Michelle tersenyum lembut. "Mas Budi, saya minta maaf kalau saya membuat Mas berpikir saya kecewa atau marah. Saya bukan menolak Mas, saya hanya ingin hubungan ini berjalan alami. Saya bukan tipe orang yang suka terburu-buru, apalagi untuk hal yang serius seperti ini."
Mendengar itu, Budi merasa lega. Senyumnya perlahan muncul kembali. "Terima kasih, Mbak, sudah jujur sama saya. Saya nggak akan terburu-buru lagi. Saya akan jalani apa adanya."
Michelle mengangguk. "Itu yang saya harapkan. Karena kalau semuanya terjadi secara alami, saya percaya hasilnya akan lebih baik."
Malam itu, di tengah gerimis, Budi kembali ke tendanya dengan semangat baru. Meski belum ada jawaban pasti, dia tahu bahwa harapannya belum sepenuhnya hilang. Michelle, di sisi lain, merasa lega karena akhirnya bisa menyampaikan isi hatinya. Hubungan mereka masih panjang, tapi mereka siap menjalaninya, satu langkah kecil dalam setiap perjalanan hujan.
Malam Mencekam di Gang Sepi
Malam itu, kota tampak lengang. Hanya sesekali suara kendaraan terdengar melintas di jalan raya. Michelle baru saja menyelesaikan tugas kuliahnya di perpustakaan kampus. Waktu menunjukkan pukul sebelas malam ketika dia memutuskan berjalan kaki pulang ke kostnya. Jalanan yang biasanya ramai kini terasa sepi dan mencekam. Hujan gerimis yang turun sejak sore meninggalkan genangan air di beberapa sudut jalan.

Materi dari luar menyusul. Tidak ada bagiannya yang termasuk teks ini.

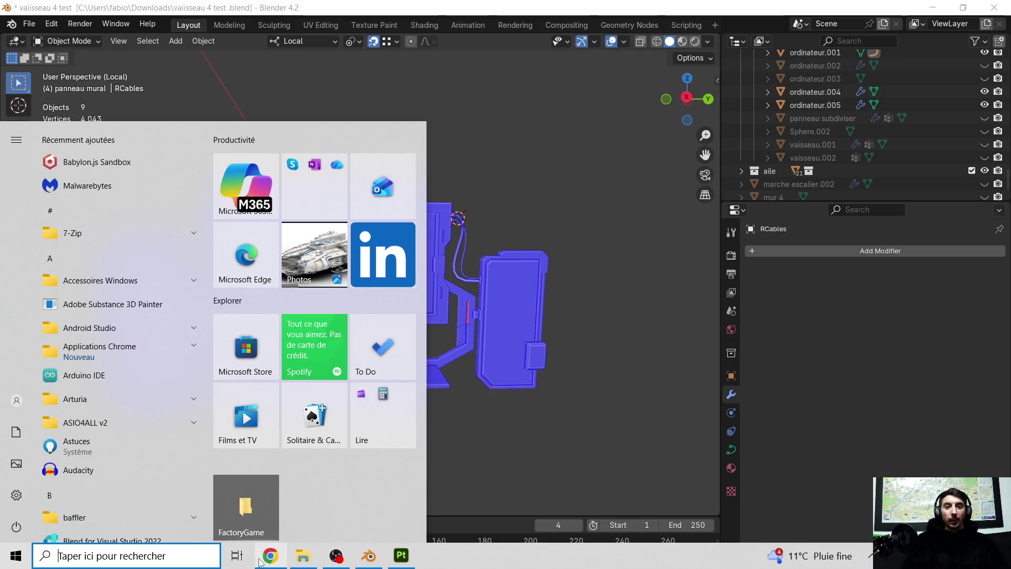
key("Escape")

Michelle melangkah cepat, menggenggam erat tas punggungnya. Matanya sesekali melirik ke kiri dan kanan, memastikan tidak ada yang mencurigakan. Ketika melintas di dekat sebuah gang kecil, dia melihat sekelompok pemuda tanggung sedang nongkrong. Suara tawa mereka terdengar hingga ke ujung jalan, bercampur dengan suara botol yang saling beradu.
“Eh, lihat tuh, ada cewek cantik lewat!” seru salah satu dari mereka.
Michelle langsung merasa tidak nyaman. Dia mempercepat langkahnya, berusaha mengabaikan godaan yang mulai keluar dari mulut mereka.
“Jalan cepat banget, kayak nggak mau kenal kita aja,” ledek yang lain.
“Cantik, sini dong. Temenin kita sebentar!” teriak salah satu pemuda dengan nada memaksa.
Hati Michelle mulai berdegup kencang. Dia tidak berani menoleh dan terus berjalan lurus. Namun, dia mendengar langkah kaki mereka yang mulai mengikuti di belakangnya.
“Wah, sombong banget ya. Jangan-jangan cewek kota ini nggak tahu sopan santun,” ucap salah satu pemuda sambil tertawa.
Michelle semakin panik. Ketika dia melewati sebuah rumah kosong yang terlihat gelap, para pemuda itu mempercepat langkah mereka dan menghadangnya di tengah jalan.
“Eh, mau ke mana, Neng? Jalan malam-malam begini sendirian, nggak takut?” ujar salah satu pemuda sambil mendekat.
“Udah, temenin kita sebentar aja. Nggak bakal lama kok,” tambah yang lain dengan nada meledek.
Michelle mencoba mundur, namun dia sadar posisinya terpojok. Matanya berkeliling, mencari cara untuk melarikan diri. Saat itu, dia mendengar suara roda gerobak yang sedang didorong mendekat.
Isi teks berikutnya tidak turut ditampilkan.